Perhaps some of you are just going to run out to the supermarket and pick up the first turkey that you see on the shelves of the meat section a few days before Thanksgiving. While this strategy will get you a bird, it will not necessarily get you the best bird, as evidenced by the NYT's cook-off of different types of turkey. The first step in turkey shopping is to find out what kind of turkey you actually want and how much it is going to cost you.

  • Heritage turkeys are the types of birds that were served more than, say, 50 years ago when a turkey with breasts larger than the rest of the body was not necessarily desirable. Most of the breeds of bird are not commercially bred and some may even be endangered, so a limited number of them are available at a premium price.
  • Free Range turkeys are ones that, like free range chickens, have the option of going outdoors instead of being completely confined, although some free range birds are actually raised completely in the open, so you might want to ask your meat provider about the origin of a free-ranger.
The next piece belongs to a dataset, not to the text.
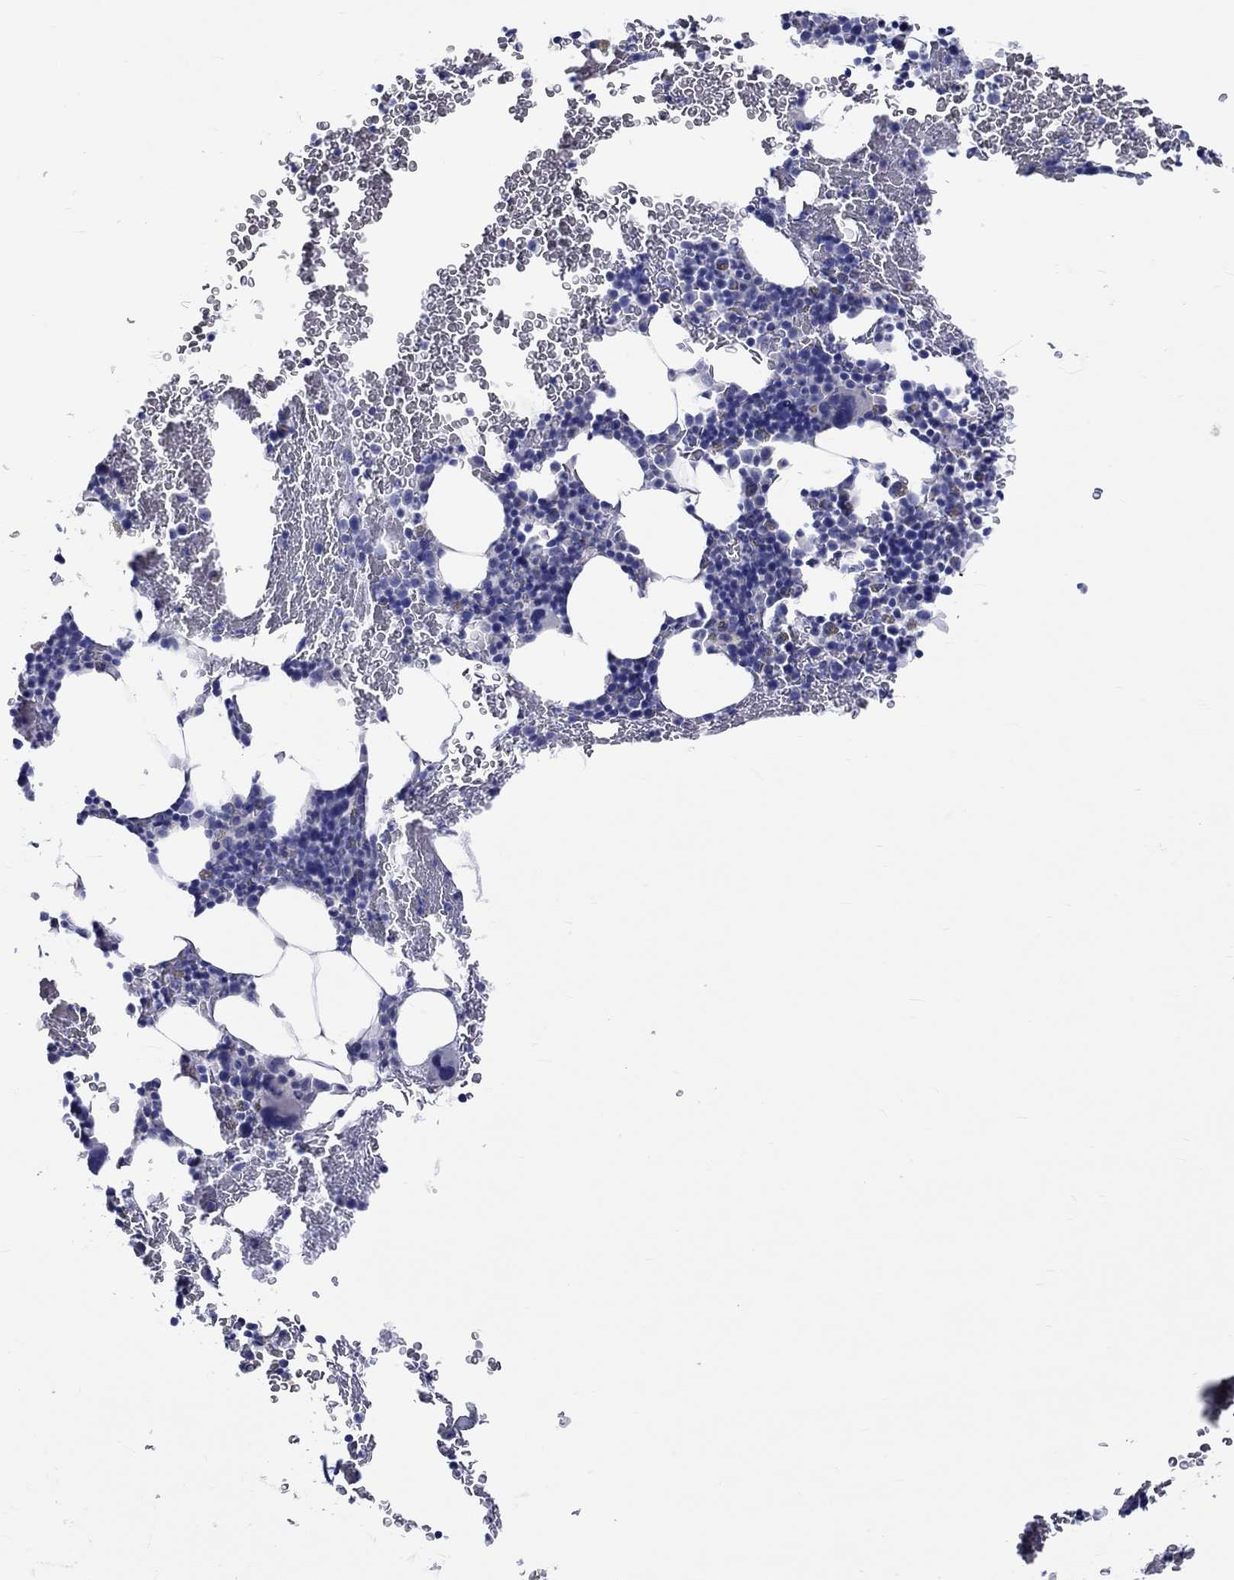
{"staining": {"intensity": "negative", "quantity": "none", "location": "none"}, "tissue": "bone marrow", "cell_type": "Hematopoietic cells", "image_type": "normal", "snomed": [{"axis": "morphology", "description": "Normal tissue, NOS"}, {"axis": "topography", "description": "Bone marrow"}], "caption": "Hematopoietic cells are negative for brown protein staining in unremarkable bone marrow. (DAB (3,3'-diaminobenzidine) immunohistochemistry visualized using brightfield microscopy, high magnification).", "gene": "SH2D7", "patient": {"sex": "male", "age": 64}}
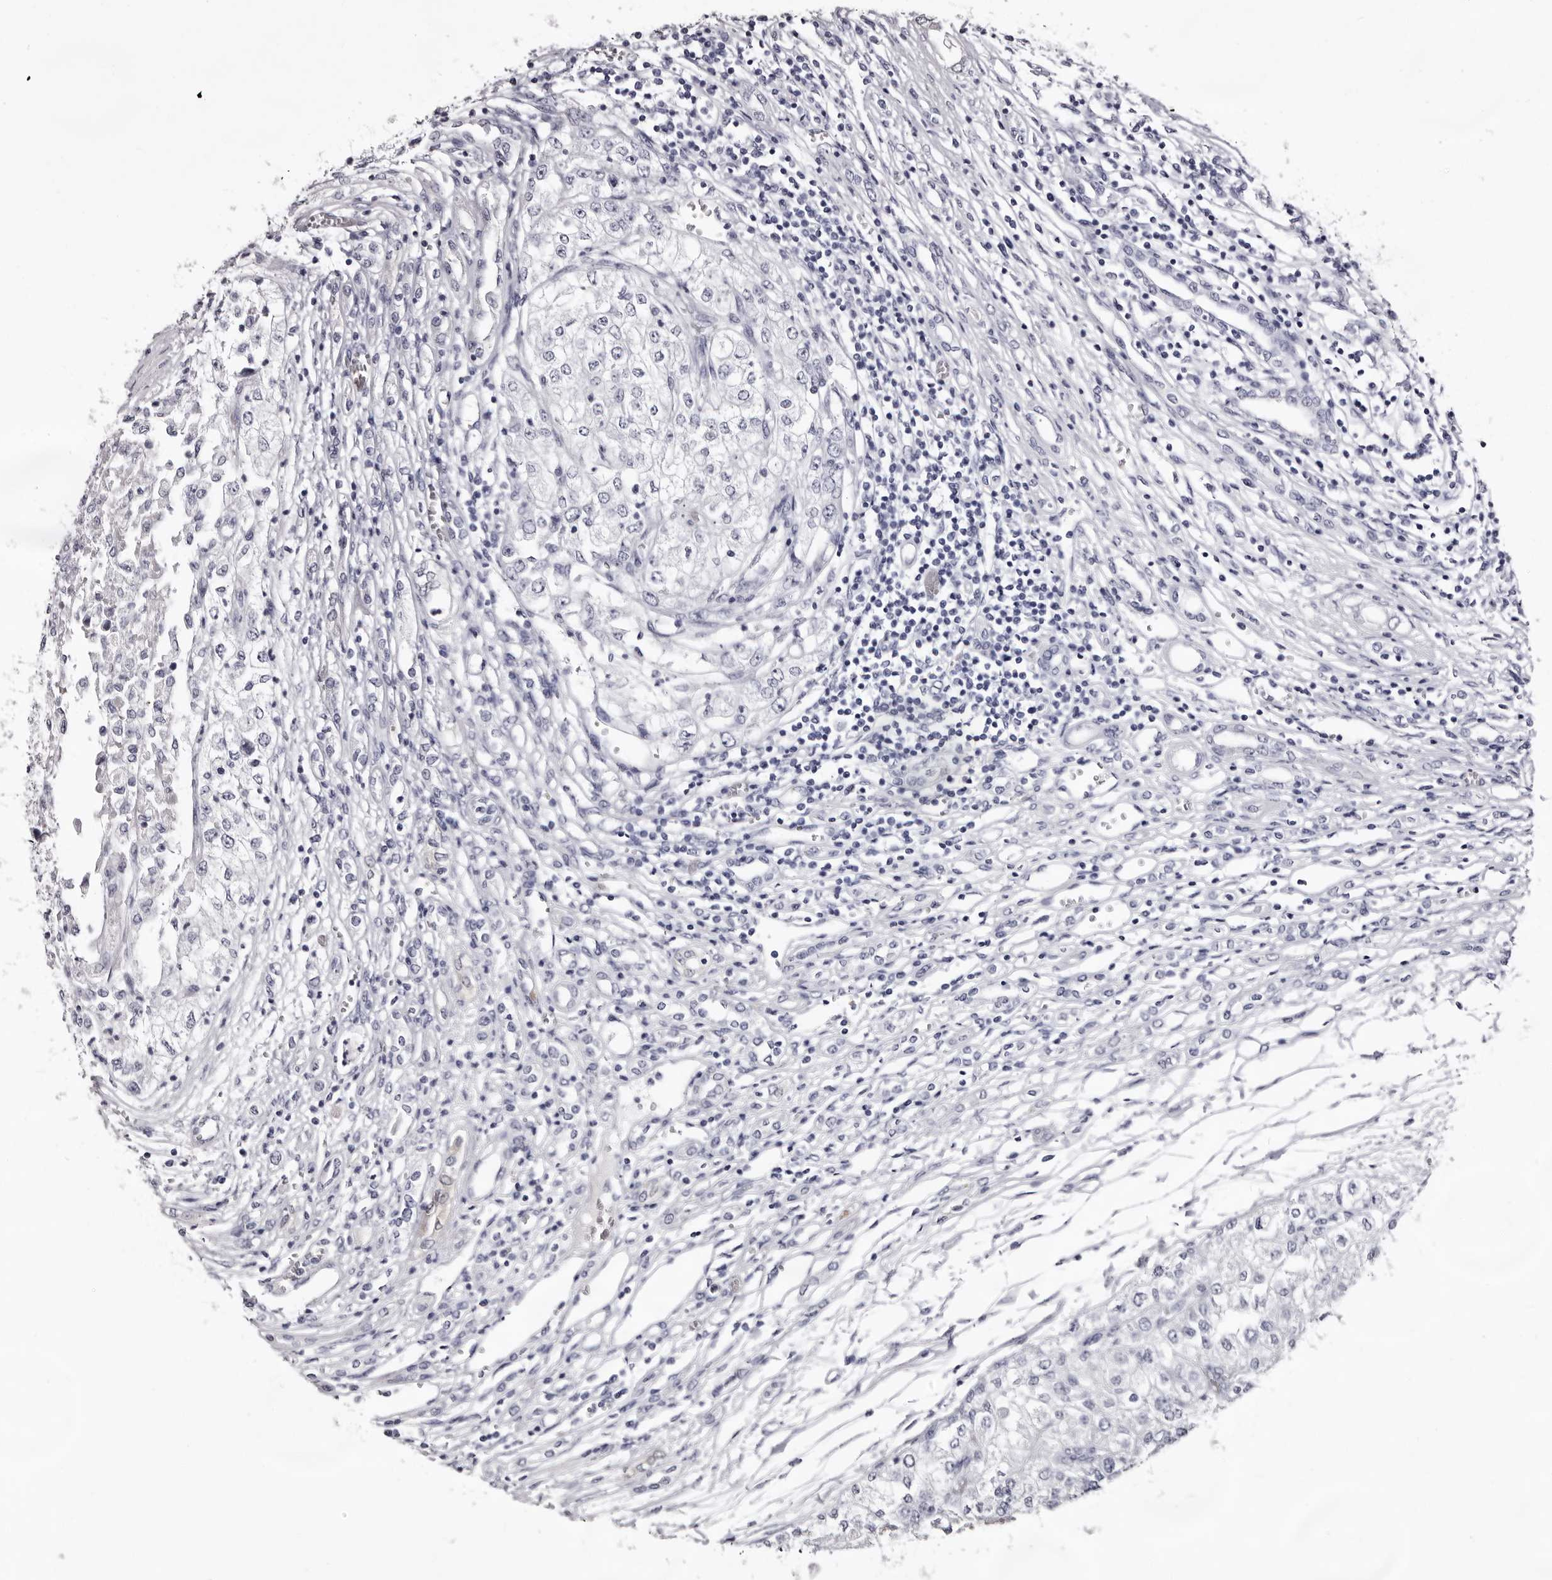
{"staining": {"intensity": "negative", "quantity": "none", "location": "none"}, "tissue": "renal cancer", "cell_type": "Tumor cells", "image_type": "cancer", "snomed": [{"axis": "morphology", "description": "Adenocarcinoma, NOS"}, {"axis": "topography", "description": "Kidney"}], "caption": "Immunohistochemical staining of renal adenocarcinoma reveals no significant positivity in tumor cells.", "gene": "BPGM", "patient": {"sex": "female", "age": 54}}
  • Organic turkeys are raised on organic feed and without antibiotics and "natural" turkeys make similar claims. Whether you want an organic bird is a personal preference, but Bill Mattos, president of the California Poultry Federation, is quick to point out that "growth hormones and preservatives are not used in California chickens or turkeys, so you just don't have to worry about [that aspect]."
  • Conventional turkeys are the least expensive and easiest to find. Some say that they have somewhat less flavor than other birds and, because they have such a large amount of breast meat, they have the potential to be drier than the meat from other birds.

Once you have the turkey, all you have to do is defrost it (unless you've found a local source for frozen turkeys), cook it to perfection and enjoy. You might also want to mention to your dinner guests the amount of time you put into the turkey-finding process so they, too, can appreciate it a bit more.